▶ _How to complete this task_
Lay out all the lines below as a JSON list of strings, one string per line, and leave out any blank lines.

(Transcribed page contents)
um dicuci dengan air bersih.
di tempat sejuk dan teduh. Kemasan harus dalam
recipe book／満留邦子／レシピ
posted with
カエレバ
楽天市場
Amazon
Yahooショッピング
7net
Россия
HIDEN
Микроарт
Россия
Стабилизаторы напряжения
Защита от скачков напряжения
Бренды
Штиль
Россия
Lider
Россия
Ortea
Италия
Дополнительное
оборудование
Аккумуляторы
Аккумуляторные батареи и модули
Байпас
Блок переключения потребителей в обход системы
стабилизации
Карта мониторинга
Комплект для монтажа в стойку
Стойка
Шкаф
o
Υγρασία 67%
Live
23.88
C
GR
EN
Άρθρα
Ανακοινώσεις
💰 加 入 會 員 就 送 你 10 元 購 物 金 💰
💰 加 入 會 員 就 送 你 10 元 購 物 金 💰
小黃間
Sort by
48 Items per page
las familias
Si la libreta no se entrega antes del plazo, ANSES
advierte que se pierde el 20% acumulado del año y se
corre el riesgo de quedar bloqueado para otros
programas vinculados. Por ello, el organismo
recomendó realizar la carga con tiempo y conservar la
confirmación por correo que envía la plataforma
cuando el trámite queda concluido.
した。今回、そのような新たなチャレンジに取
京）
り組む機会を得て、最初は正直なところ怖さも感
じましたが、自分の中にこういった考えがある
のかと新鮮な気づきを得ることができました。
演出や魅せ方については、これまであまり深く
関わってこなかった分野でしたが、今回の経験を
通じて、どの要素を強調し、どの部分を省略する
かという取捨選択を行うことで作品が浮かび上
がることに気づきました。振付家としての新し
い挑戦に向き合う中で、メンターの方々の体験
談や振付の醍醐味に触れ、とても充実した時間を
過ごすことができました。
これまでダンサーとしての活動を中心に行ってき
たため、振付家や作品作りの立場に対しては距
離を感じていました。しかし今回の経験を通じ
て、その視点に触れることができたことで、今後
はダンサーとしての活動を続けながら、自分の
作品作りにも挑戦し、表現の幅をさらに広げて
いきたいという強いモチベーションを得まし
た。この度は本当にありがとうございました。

▶ _Result_
[
  "um dicuci dengan air bersih.",
  "di tempat sejuk dan teduh. Kemasan harus dalam",
  "recipe book／満留邦子／レシピ",
  "posted with",
  "カエレバ",
  "楽天市場",
  "Amazon",
  "Yahooショッピング",
  "7net",
  "Россия",
  "HIDEN",
  "Микроарт",
  "Россия",
  "Стабилизаторы напряжения",
  "Защита от скачков напряжения",
  "Бренды",
  "Штиль",
  "Россия",
  "Lider",
  "Россия",
  "Ortea",
  "Италия",
  "Дополнительное",
  "оборудование",
  "Аккумуляторы",
  "Аккумуляторные батареи и модули",
  "Байпас",
  "Блок переключения потребителей в обход системы",
  "стабилизации",
  "Карта мониторинга",
  "Комплект для монтажа в стойку",
  "Стойка",
  "Шкаф",
  "o",
  "Υγρασία 67%",
  "Live",
  "23.88",
  "C",
  "GR",
  "EN",
  "Άρθρα",
  "Ανακοινώσεις",
  "💰 加 入 會 員 就 送 你 10 元 購 物 金 💰",
  "💰 加 入 會 員 就 送 你 10 元 購 物 金 💰",
  "小黃間",
  "Sort by",
  "48 Items per page",
  "las familias",
  "Si la libreta no se entrega antes del plazo, ANSES",
  "advierte que se pierde el 20% acumulado del año y se",
  "corre el riesgo de quedar bloqueado para otros",
  "programas vinculados. Por ello, el organismo",
  "recomendó realizar la carga con tiempo y conservar la",
  "confirmación por correo que envía la plataforma",
  "cuando el trámite queda concluido.",
  "した。今回、そのような新たなチャレンジに取",
  "京）",
  "り組む機会を得て、最初は正直なところ怖さも感",
  "じましたが、自分の中にこういった考えがある",
  "のかと新鮮な気づきを得ることができました。",
  "演出や魅せ方については、これまであまり深く",
  "関わってこなかった分野でしたが、今回の経験を",
  "通じて、どの要素を強調し、どの部分を省略する",
  "かという取捨選択を行うことで作品が浮かび上",
  "がることに気づきました。振付家としての新し",
  "い挑戦に向き合う中で、メンターの方々の体験",
  "談や振付の醍醐味に触れ、とても充実した時間を",
  "過ごすことができました。",
  "これまでダンサーとしての活動を中心に行ってき",
  "たため、振付家や作品作りの立場に対しては距",
  "離を感じていました。しかし今回の経験を通じ",
  "て、その視点に触れることができたことで、今後",
  "はダンサーとしての活動を続けながら、自分の",
  "作品作りにも挑戦し、表現の幅をさらに広げて",
  "いきたいという強いモチベーションを得まし",
  "た。この度は本当にありがとうございました。"
]